### DATASET RECORDS

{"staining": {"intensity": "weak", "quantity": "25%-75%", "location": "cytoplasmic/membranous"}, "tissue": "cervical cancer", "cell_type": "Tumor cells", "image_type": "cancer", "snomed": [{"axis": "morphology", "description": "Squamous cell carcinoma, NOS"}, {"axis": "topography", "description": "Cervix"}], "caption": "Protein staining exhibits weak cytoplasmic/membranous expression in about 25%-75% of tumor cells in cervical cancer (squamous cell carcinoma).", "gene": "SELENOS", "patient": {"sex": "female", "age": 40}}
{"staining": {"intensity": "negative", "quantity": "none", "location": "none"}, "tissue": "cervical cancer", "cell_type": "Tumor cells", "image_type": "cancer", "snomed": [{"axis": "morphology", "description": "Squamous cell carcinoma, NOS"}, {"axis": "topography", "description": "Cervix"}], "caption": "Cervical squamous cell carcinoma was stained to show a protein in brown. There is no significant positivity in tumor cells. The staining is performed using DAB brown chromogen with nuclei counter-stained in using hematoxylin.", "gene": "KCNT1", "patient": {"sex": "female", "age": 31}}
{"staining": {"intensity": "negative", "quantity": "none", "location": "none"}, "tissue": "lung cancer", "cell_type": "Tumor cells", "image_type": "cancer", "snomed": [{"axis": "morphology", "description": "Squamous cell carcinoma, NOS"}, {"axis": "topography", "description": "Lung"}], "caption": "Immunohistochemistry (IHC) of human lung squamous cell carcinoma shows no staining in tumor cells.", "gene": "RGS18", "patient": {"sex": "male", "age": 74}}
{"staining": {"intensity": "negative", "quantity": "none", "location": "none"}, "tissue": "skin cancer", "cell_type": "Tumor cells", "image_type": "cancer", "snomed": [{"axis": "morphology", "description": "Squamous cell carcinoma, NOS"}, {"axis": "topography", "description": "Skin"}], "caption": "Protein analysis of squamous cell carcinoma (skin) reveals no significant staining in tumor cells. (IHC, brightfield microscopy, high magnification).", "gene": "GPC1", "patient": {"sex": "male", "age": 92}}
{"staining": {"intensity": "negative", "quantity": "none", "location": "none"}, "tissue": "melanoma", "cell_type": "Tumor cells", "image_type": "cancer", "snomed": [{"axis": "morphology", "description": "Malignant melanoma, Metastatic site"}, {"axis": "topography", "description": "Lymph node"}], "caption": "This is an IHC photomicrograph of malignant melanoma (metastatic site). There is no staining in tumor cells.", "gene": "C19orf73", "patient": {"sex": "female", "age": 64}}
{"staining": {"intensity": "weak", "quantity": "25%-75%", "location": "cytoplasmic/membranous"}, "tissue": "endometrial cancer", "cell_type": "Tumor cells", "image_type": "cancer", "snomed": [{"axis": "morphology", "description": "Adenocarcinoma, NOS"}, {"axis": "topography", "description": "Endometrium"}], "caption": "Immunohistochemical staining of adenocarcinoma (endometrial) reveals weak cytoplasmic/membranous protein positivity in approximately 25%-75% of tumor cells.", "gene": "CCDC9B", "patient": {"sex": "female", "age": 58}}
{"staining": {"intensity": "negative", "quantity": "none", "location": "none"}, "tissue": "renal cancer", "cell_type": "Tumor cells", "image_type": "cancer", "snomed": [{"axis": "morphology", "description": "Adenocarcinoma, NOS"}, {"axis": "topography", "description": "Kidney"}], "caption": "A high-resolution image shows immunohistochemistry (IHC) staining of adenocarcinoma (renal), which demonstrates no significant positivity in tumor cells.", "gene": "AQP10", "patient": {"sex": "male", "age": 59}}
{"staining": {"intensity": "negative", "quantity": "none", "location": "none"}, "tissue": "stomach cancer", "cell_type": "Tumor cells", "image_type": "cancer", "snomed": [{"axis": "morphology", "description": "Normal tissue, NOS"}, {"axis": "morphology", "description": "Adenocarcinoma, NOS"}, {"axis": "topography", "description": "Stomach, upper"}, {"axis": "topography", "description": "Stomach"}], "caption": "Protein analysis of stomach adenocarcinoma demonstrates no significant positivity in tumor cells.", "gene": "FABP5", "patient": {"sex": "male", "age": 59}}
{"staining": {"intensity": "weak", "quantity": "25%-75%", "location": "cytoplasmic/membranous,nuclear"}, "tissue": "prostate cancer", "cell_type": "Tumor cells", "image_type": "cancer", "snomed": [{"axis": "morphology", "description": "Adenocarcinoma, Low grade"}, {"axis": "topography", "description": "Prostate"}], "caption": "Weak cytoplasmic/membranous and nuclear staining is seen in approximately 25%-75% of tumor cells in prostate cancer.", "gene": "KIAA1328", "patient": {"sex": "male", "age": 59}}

### TO DO
Would you repeat each of the records above exactly?

### SOLUTION BELOW
{"staining": {"intensity": "weak", "quantity": "25%-75%", "location": "cytoplasmic/membranous"}, "tissue": "cervical cancer", "cell_type": "Tumor cells", "image_type": "cancer", "snomed": [{"axis": "morphology", "description": "Squamous cell carcinoma, NOS"}, {"axis": "topography", "description": "Cervix"}], "caption": "Protein staining exhibits weak cytoplasmic/membranous expression in about 25%-75% of tumor cells in cervical cancer (squamous cell carcinoma).", "gene": "SELENOS", "patient": {"sex": "female", "age": 40}}
{"staining": {"intensity": "negative", "quantity": "none", "location": "none"}, "tissue": "cervical cancer", "cell_type": "Tumor cells", "image_type": "cancer", "snomed": [{"axis": "morphology", "description": "Squamous cell carcinoma, NOS"}, {"axis": "topography", "description": "Cervix"}], "caption": "Cervical squamous cell carcinoma was stained to show a protein in brown. There is no significant positivity in tumor cells. The staining is performed using DAB brown chromogen with nuclei counter-stained in using hematoxylin.", "gene": "KCNT1", "patient": {"sex": "female", "age": 31}}
{"staining": {"intensity": "negative", "quantity": "none", "location": "none"}, "tissue": "lung cancer", "cell_type": "Tumor cells", "image_type": "cancer", "snomed": [{"axis": "morphology", "description": "Squamous cell carcinoma, NOS"}, {"axis": "topography", "description": "Lung"}], "caption": "Immunohistochemistry (IHC) of human lung squamous cell carcinoma shows no staining in tumor cells.", "gene": "RGS18", "patient": {"sex": "male", "age": 74}}
{"staining": {"intensity": "negative", "quantity": "none", "location": "none"}, "tissue": "skin cancer", "cell_type": "Tumor cells", "image_type": "cancer", "snomed": [{"axis": "morphology", "description": "Squamous cell carcinoma, NOS"}, {"axis": "topography", "description": "Skin"}], "caption": "Protein analysis of squamous cell carcinoma (skin) reveals no significant staining in tumor cells. (IHC, brightfield microscopy, high magnification).", "gene": "GPC1", "patient": {"sex": "male", "age": 92}}
{"staining": {"intensity": "negative", "quantity": "none", "location": "none"}, "tissue": "melanoma", "cell_type": "Tumor cells", "image_type": "cancer", "snomed": [{"axis": "morphology", "description": "Malignant melanoma, Metastatic site"}, {"axis": "topography", "description": "Lymph node"}], "caption": "This is an IHC photomicrograph of malignant melanoma (metastatic site). There is no staining in tumor cells.", "gene": "C19orf73", "patient": {"sex": "female", "age": 64}}
{"staining": {"intensity": "weak", "quantity": "25%-75%", "location": "cytoplasmic/membranous"}, "tissue": "endometrial cancer", "cell_type": "Tumor cells", "image_type": "cancer", "snomed": [{"axis": "morphology", "description": "Adenocarcinoma, NOS"}, {"axis": "topography", "description": "Endometrium"}], "caption": "Immunohistochemical staining of adenocarcinoma (endometrial) reveals weak cytoplasmic/membranous protein positivity in approximately 25%-75% of tumor cells.", "gene": "CCDC9B", "patient": {"sex": "female", "age": 58}}
{"staining": {"intensity": "negative", "quantity": "none", "location": "none"}, "tissue": "renal cancer", "cell_type": "Tumor cells", "image_type": "cancer", "snomed": [{"axis": "morphology", "description": "Adenocarcinoma, NOS"}, {"axis": "topography", "description": "Kidney"}], "caption": "A high-resolution image shows immunohistochemistry (IHC) staining of adenocarcinoma (renal), which demonstrates no significant positivity in tumor cells.", "gene": "AQP10", "patient": {"sex": "male", "age": 59}}
{"staining": {"intensity": "negative", "quantity": "none", "location": "none"}, "tissue": "stomach cancer", "cell_type": "Tumor cells", "image_type": "cancer", "snomed": [{"axis": "morphology", "description": "Normal tissue, NOS"}, {"axis": "morphology", "description": "Adenocarcinoma, NOS"}, {"axis": "topography", "description": "Stomach, upper"}, {"axis": "topography", "description": "Stomach"}], "caption": "Protein analysis of stomach adenocarcinoma demonstrates no significant positivity in tumor cells.", "gene": "FABP5", "patient": {"sex": "male", "age": 59}}
{"staining": {"intensity": "weak", "quantity": "25%-75%", "location": "cytoplasmic/membranous,nuclear"}, "tissue": "prostate cancer", "cell_type": "Tumor cells", "image_type": "cancer", "snomed": [{"axis": "morphology", "description": "Adenocarcinoma, Low grade"}, {"axis": "topography", "description": "Prostate"}], "caption": "Weak cytoplasmic/membranous and nuclear staining is seen in approximately 25%-75% of tumor cells in prostate cancer.", "gene": "KIAA1328", "patient": {"sex": "male", "age": 59}}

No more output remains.